According to the US Supreme Court, “[p]lea bargaining is not some adjunct to the criminal justice system; it is the criminal justice system.” Prosecutors, particularly at the federal level, have a plethora of tools at their disposal to coerce defendants into pleading guilty. In Florida, federal prosecutors have threatened an excited soccer fan with a seven-year mandatory sentence for lighting two flares at a game, causing minimal damage.

Federal prosecutors are the most powerful—and least accountable—actors in our criminal justice system. And the unwavering ability of federal prosecutors to coerce guilty pleas is a salient contributor to sheer injustice. 

Shortly after President Trump assumed office, Acting Deputy Attorney General Emil Bove circulated a memorandum containing a standard directive: that federal prosecutors “[p]ursue the most serious, readily provable offense.” There is no plausible rationale to mandate that federal prosecutors always charge the most serious provable offense beyond strengthening their hands to induce guilty pleas—a skill that federal prosecutors have proven themselves incredibly adept at given that 98.3 percent of all convictions in the federal system result from guilty pleas.
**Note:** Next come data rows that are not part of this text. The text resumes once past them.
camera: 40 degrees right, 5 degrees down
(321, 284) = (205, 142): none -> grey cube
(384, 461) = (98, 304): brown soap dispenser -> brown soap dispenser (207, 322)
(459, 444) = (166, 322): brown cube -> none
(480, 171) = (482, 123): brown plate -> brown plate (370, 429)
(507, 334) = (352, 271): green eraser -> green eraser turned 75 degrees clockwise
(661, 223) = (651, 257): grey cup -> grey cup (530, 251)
Last week, immediately after being sworn in, Attorney General Pam Bondi issued a memorandum of her own. While Bondi reiterated Bove’s standing directive to always charge “the most serious, readily provable offense”—there may be a glimmer of hope. Bondi stressed that “prosecutors may not use criminal charges to exert leverage to induce a guilty plea.” Additionally, Bondi stressed that “prosecutors may not abandon pending charges to achieve a plea bargain that is inconsistent with the prosecutor’s assessment of the seriousness of the defendant’s conduct at the time the charges were filed.”

Prosecutors’ charging decisions set the parameters for subsequent plea negotiations that are often palpably coercive. Federal crimes can carry mandatory minimums, and habitual offender laws dramatically increase a defendant’s exposure. Likewise, federal statutes such as the Armed Career Criminal Act provide for sentence enhancements for “crimes of violence” or “serious drug offenses” committed with a firearm. These types of laws are designed to tie judges’ hands—a reality that prosecutors know and take full advantage of. 
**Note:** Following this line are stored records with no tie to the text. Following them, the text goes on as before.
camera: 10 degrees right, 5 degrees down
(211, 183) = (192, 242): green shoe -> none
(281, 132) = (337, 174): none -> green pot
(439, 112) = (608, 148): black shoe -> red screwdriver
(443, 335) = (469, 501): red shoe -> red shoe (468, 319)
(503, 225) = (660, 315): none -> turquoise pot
An official policy of always charging the “most serious, readily provable offense” ensures prosecutors will remain free to threaten defendants with draconian, inflexible sentences if they presume to exercise their Sixth Amendment right to a jury trial.

Plea bargaining was entirely unknown at the founding. The Framers understood the potential for abuse when a single player wields unchecked power. So they carefully devised a framework where a jury comprised of ordinary citizens could pass judgment on the legitimacy, fairness, and wisdom of a given prosecution. Today, prosecutors are permitted to do just about anything short of physical torture to exert plea leverage and deter a defendant from going to trial. Prosecutors can seek a superseding indictment, charging a defendant as a habitual offender, or tack on additional charges to punish them for refusing to plead guilty. Prosecutors can threaten to indict the defendant’s family members. Prosecutors can threaten the accused with a life sentence—or even the death penalty—simply for exercising a right that the Constitution confers upon them.

Attorney General Bondi’s charging and plea-bargaining directives are difficult to reconcile. Continuing a longstanding policy commonly used to facilitate plea-driven mass adjudication contradicts her directive to not use charging decisions as leverage to induce guilty pleas. Furthermore, it is unclear whether the prohibition on abandoning charges may lead the Justice Department to always stand by the highest charge. For example, absent significant mitigating or intervening circumstances, it will rarely be appropriate for a prosecutor to seek racketeering or terrorism charges at the outset of a case and then abandon those charges in connection with a plea deal. 

This could cut both ways—discouraging prosecutors from stepping back from serious charges once filed. But it’s possible that taken together, these directives may discourage prosecutors from overcharging at the onset with offenses that aren’t “[r]eadily provable”—and that could make a meaningful difference.